> [Dataset excerpts]:
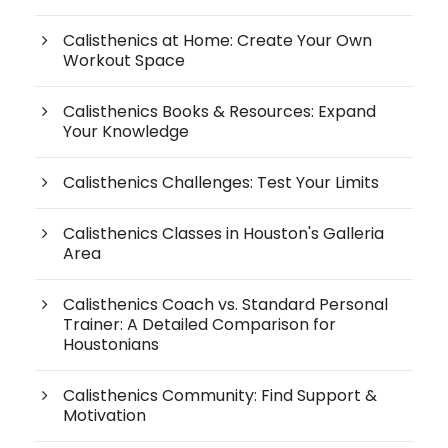
Calisthenics at Home: Create Your Own
Workout Space
Calisthenics Books & Resources: Expand
Your Knowledge
Calisthenics Challenges: Test Your Limits
Calisthenics Classes in Houston's Galleria
Area
Calisthenics Coach vs. Standard Personal
Trainer: A Detailed Comparison for
Houstonians
Calisthenics Community: Find Support &
Motivation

> [What you need to do]: Filter the records above for lines with "Calisthenics".

> [Result of the exercise]:
Calisthenics at Home: Create Your Own
Calisthenics Books & Resources: Expand
Calisthenics Challenges: Test Your Limits
Calisthenics Classes in Houston's Galleria
Calisthenics Coach vs. Standard Personal
Calisthenics Community: Find Support &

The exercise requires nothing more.